• _Requisitos da tarefa_
Copie fielmente as linhas dos dados a partir da que contém "Have you ever" até a que contém "Scraping and Cookies", incluindo as duas.

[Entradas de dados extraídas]
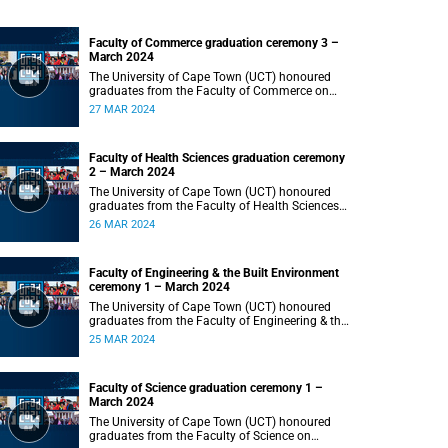
Faculty of Commerce graduation ceremony 3 –
March 2024
The University of Cape Town (UCT) honoured
graduates from the Faculty of Commerce on
Wednesday, 27 March 2024 at 18:00.
27 MAR 2024
Faculty of Health Sciences graduation ceremony
2 – March 2024
The University of Cape Town (UCT) honoured
graduates from the Faculty of Health Sciences
on Tuesday, 26 March 2024 at 18:00
26 MAR 2024
Faculty of Engineering & the Built Environment
ceremony 1 – March 2024
The University of Cape Town (UCT) honoured
graduates from the Faculty of Engineering & the
Built Environment on Monday, 25 March 2024 at
25 MAR 2024
18:00.
Faculty of Science graduation ceremony 1 –
March 2024
The University of Cape Town (UCT) honoured
graduates from the Faculty of Science on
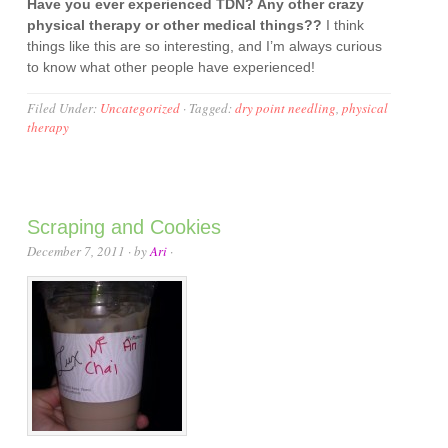
Have you ever experienced TDN? Any other crazy
physical therapy or other medical things??
I think
things like this are so interesting, and I’m always curious
to know what other people have experienced!
Filed Under:
Uncategorized
·
Tagged:
dry point needling
,
physical
therapy
Scraping and Cookies
December 7, 2011
· by
Ari
·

• _Resolução_
Have you ever experienced TDN? Any other crazy
physical therapy or other medical things??
I think
things like this are so interesting, and I’m always curious
to know what other people have experienced!
Filed Under:
Uncategorized
·
Tagged:
dry point needling
,
physical
therapy
Scraping and Cookies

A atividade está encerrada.